The dictionary word PRINT has been added to the list
like an ordinary data item! Indeed, Scratch is what they call a
homoiconic
language. This helps a lot, because if code is data, then data
is code, and we can run a list just as if it was a word.
var ControlWords = {
"RUN": function (terp) {
if (terp.stack.length < 1) throw "Not enough items on stack";
var temp = terp.stack.pop();
if (temp.constructor != Array) throw "List expected";
terp.interpret(makeWord(temp));
}
};
This one's straight out of Logo. It looks like a good fit, so let's continue in the same vein.
[ do some stuff ] 5 times condition [ do some stuff ] iftrue condition [ do different stuff ] iffalse condition [ do some things ] [ do other things ] ifelse [ condition ] [ repeat actions ] while
Look at the
source code for this installment
to see how they're implemented. While you're there, note how
complex is WHILE. It's a consequence of trying to
shoehorn in control structures from a different kind of language.
But a better suited loop will require additional language support.

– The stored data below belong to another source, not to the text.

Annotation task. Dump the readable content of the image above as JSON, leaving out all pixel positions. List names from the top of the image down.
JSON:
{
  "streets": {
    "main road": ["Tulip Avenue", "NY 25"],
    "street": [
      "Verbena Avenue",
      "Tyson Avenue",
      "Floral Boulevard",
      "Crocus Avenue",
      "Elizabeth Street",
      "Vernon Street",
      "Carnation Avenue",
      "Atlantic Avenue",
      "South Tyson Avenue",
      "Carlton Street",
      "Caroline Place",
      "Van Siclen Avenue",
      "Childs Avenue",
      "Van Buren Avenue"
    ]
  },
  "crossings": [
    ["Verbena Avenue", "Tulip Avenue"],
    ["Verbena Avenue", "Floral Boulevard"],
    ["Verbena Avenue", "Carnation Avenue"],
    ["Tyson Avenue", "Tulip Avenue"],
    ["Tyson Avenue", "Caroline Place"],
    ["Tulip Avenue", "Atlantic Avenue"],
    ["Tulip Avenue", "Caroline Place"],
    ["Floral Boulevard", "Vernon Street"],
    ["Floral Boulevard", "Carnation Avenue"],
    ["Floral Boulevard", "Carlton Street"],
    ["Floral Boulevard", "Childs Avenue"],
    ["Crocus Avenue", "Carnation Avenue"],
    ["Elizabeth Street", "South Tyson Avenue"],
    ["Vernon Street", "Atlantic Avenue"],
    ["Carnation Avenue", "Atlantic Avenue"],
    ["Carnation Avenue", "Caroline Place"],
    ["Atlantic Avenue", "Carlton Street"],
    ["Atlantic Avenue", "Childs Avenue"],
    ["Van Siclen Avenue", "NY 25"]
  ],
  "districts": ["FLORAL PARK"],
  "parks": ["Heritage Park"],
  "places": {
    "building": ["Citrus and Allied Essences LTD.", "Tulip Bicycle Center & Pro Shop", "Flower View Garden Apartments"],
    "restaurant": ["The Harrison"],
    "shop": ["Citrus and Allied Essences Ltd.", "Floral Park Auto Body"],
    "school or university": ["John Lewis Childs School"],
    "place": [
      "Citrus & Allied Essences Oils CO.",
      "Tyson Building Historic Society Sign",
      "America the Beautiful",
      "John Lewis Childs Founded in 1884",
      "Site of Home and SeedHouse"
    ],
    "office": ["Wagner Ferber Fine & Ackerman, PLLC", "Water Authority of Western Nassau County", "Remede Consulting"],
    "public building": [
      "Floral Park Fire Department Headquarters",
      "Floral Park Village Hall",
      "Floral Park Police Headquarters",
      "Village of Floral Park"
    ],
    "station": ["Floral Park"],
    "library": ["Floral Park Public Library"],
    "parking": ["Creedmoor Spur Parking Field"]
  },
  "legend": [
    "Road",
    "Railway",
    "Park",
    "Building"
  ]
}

The astute reader might have noticed I didn't bother to mention
comparison and logical operations. They are, of course pretty much
required for control structures to function, but they are also
trivially implemented. Something we don't have — and can't
have, with the current implementation — is a way to perform
jumps. That's because the variable code_pointer is
local to makeWord(). Can you think of a better place?
function makeWord(code) {
return function (terp) {
var old_pointer = terp.code_pointer;
terp.code_pointer = 0;
while (terp.code_pointer < code.length) {
terp.interpret(code[terp.code_pointer]);
terp.code_pointer ++;
}
terp.code_pointer = old_pointer;
};
}
Now the code pointer lives in the interpreter, it's trivial to
implement the traditional continue, as a word that
sets it to Infinity. Throw in an extra flag, and you
can have break as well. But wait, there's a trick to
them. You can't just call them as you would in Javascript
(condition [ break ] iftrue) because it would just
leave the innermost list. Not exactly useful. What you need is a
conditional version of each, that checks the value on top of the
stack first. Let's call them ?break and ?continue.

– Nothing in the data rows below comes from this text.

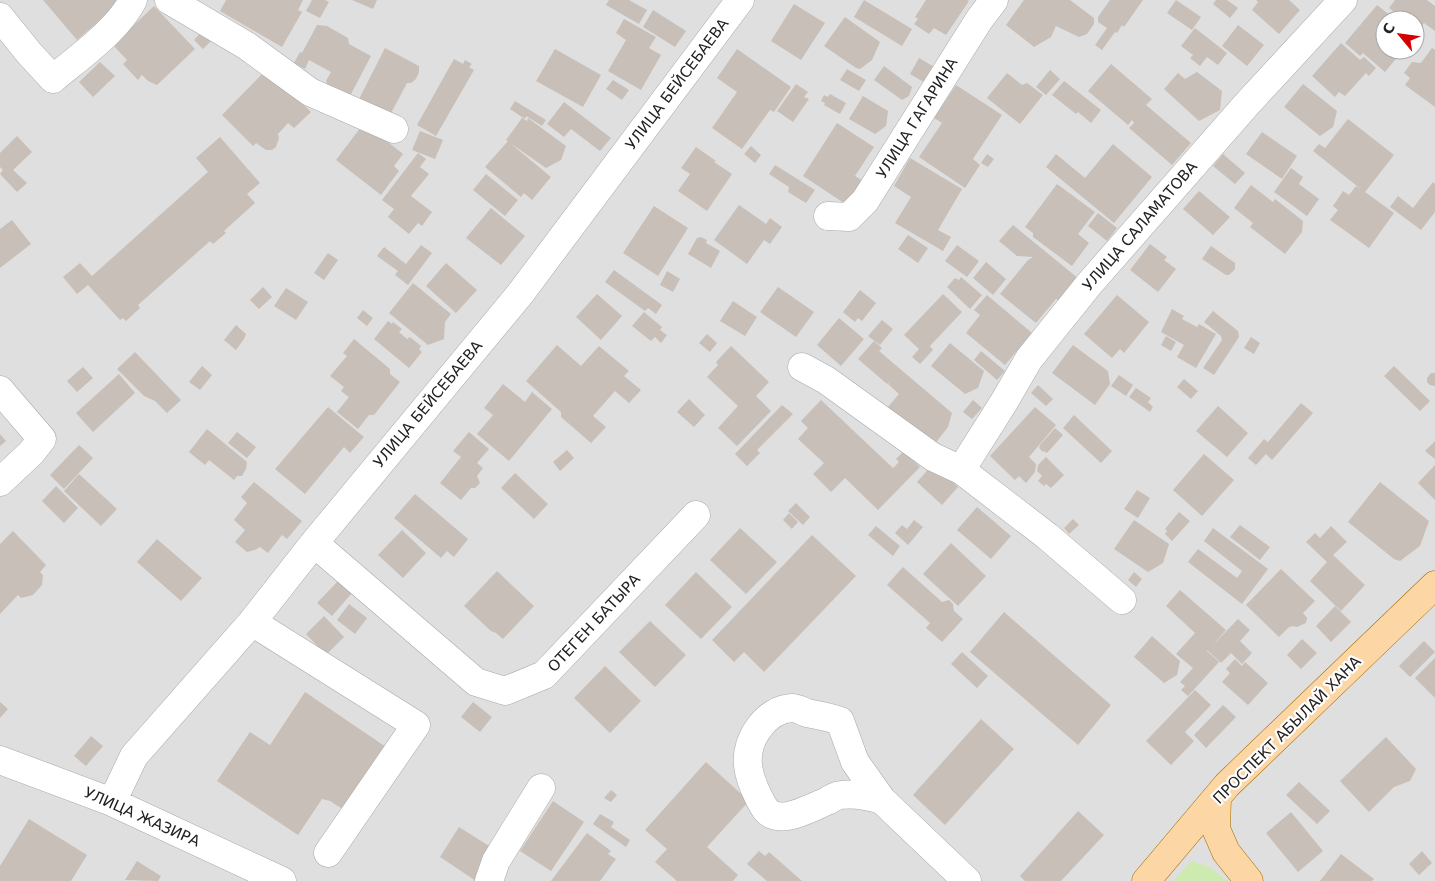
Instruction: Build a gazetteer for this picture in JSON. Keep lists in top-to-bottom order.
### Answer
{
  "streets": {
    "main road": ["ПРОСПЕКТ АБЫЛАЙ ХАНА"],
    "street": [
      "УЛИЦА БЕЙСЕБАЕВА",
      "УЛИЦА ГАГАРИНА",
      "УЛИЦА САЛАМАТОВА",
      "ОТЕГЕН БАТЫРА",
      "УЛИЦА ЖАЗИРА"
    ]
  },
  "crossings": [
    ["УЛИЦА БЕЙСЕБАЕВА", "ОТЕГЕН БАТЫРА"],
    ["УЛИЦА БЕЙСЕБАЕВА", "УЛИЦА ЖАЗИРА"]
  ],
  "north": "top left"
}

Add a looping construct that minds the aforementioned flag and
you're good to go.
var ControlWords = {
...
"?CONTINUE": function (terp) {
if (terp.stack.length < 1) throw "Not enough items on stack";
var cond = terp.stack.pop();
if (cond) terp.code_pointer = Infinity;
},
"?BREAK": function (terp) {
if (terp.stack.length < 1) throw "Not enough items on stack";
var cond = terp.stack.pop();
if (cond) {
terp.code_pointer = Infinity;
terp.break_state = true;
}
},
"LOOP": function (terp) {
if (terp.stack.length < 1) throw "Not enough items on stack";
var code = terp.stack.pop();
if (code.constructor != Array) throw "List expected";
var code_word = makeWord(code);
var old_break_state = terp.break_state;
terp.break_state = false;
do { code_word(terp); } while (!terp.break_state);
terp.break_state = old_break_state;
}
}
With these you can simulate any conditional loop. For example:
1 [ dup 3 > ?break dup print 1 + ] loop
A little cryptic, perhaps, but it works. Feel free to choose betters-sounding words.
There are many more possibilities, but I'm running out of easily explained techniques. Let's call it a day. In Part 5 we're going to try and draw some conclusions, as well as outline future directions.